/ 4 November 2005

Spending key to growth plan

Massively increased levels of public investment lie at the heart of Deputy President Phumzile Mlambo-Ngcuka’s plans for accelerated and shared economic growth. But its ambitious 6% target for economic growth has been scaled back to 4,5%, at least for the next five years.

The Mail & Guardian has seen a confidential powerpoint presentation of Mlambo-Ngcuka’s strategy, which was approved by the Cabinet two weeks ago. However, it is still in draft form and under review by business and labour, who must endorse it before it is finalised.

President Thabo Mbeki appointed a task team in August, comprising ministers in the Cabinet economics cluster and headed by Mlambo-Ngcuka, to devise a plan to achieve a growth rate of 6%. But the task team has backpedalled to a rate of 4,5%, roughly the current rate of economic growth, and the intention now is to focus on the ratio of job creation to economic growth.

The 6% growth mark is seen as being attainable only between 2010 and 2014. The Reserve Bank has also cautioned that a 4,5% growth rate is more feasible in the short term — roughly what the National Treasury modelling predicts.

Briefing the media in Parliament this week, Mlambo-Ngcuka was reluctant to provide details, saying her team couldn’t ‘operate in a fishbowl when [it] is still in the engine room”.

‘We have plans, but the plans are not enough. How many jobs will this lead to? How many project managers do we have in the country, where are the artisanal skills?

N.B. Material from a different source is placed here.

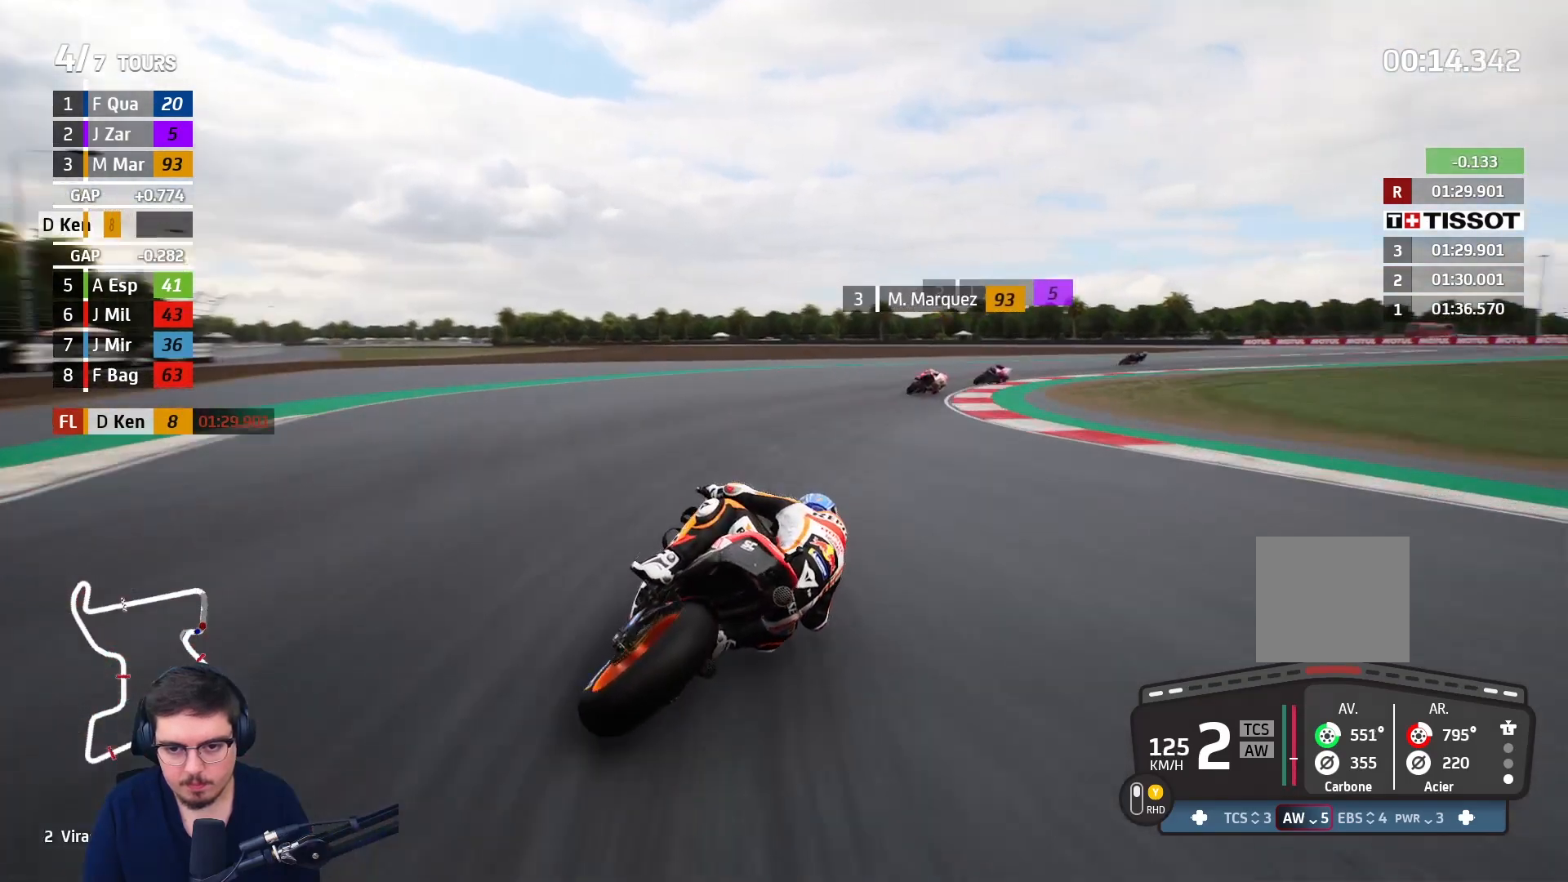
{"buttons": ["A", "L2", "L3"], "left_stick": "up-right", "right_stick": "center", "events": []}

How fast are we moving on environmental impact assessments that tend to constrain infrastructure investment?” she said.

However, the presentation makes it clear that the government sees the cornerstone of the strategy as a major public investment plan, melding existing policies, infrastructure projects and budgetary allocations, with improved coordination between state departments. The presentation shows that Mlambo-Ngcuka’s task team originally envisaged a 55% boost to R320-billion in infrastructure expenditure over the medium term.

But the National Treasury is already ahead of her, allocating R370-billion over the next three years. This will push public sector capital investment as a percentage of gross domestic product from 5,2% last year to 6,7% annually for the next three years.

A University of Cape Town study for the Presidency pegs the current ratio of employment creation at 0,76% for every 1% of economic growth.

Mlambo-Ngcuka aims to increase this to at least 0,8% — a goal that is seen as more achievable over the short term if some resources are directed to increasing labour intensity, rather than designing industrial strategies that reward capital intensity.

Improved coordination is the strategy’s mantra. The presentation proposes a Joint Council on Priority Skills between business, labour and government leaders, which will address, among other issues, the skills crisis at the local government level.

It also suggests a review of Cabinet’s committee system, ‘to take into account the major emphasis in the government’s strategy in the current phase”, notably human resources and infrastructure development.

In a move likely to be welcomed by business, Mlambo-Ngcuka’s team proposes the establishment of a Regulatory Impact Analysis System to review the effect of the country’s regulatory and governance environment on growth — a mechanism that the Democratic Alliance and business organisations have urged for some time.

The plan details in percentage terms how state investment will be distributed. About 50% will go into bolstering capital investment in the three government spheres; 5% into public-private partnerships; 3% into development finance institutions and 40% into state-owned enterprises.

The presentation floats various other initiatives to remove constraints on growth, including a review of import parity pricing, currency stability, establishing an industry body for the call-centre industry, ‘unblocking the international supply of beads” to bolster the informal economy and creating a unified national forum for the craft industry.

At present, education gets short shrift. The presentation lists the well-known R1,5-billion recapitalisation of further education and training colleges and the plan to increase maths and science graduates from 24 000 in 2004 to 50 000 by 2008. Real increases in education spending, however, are marginal.

Education Director General Duncan Hindle said that his department had cautioned the Treasury that education’s share of government spending would decline in percentage terms over the Medium Term Expenditure Framework period, and would only recover to current levels by 2008.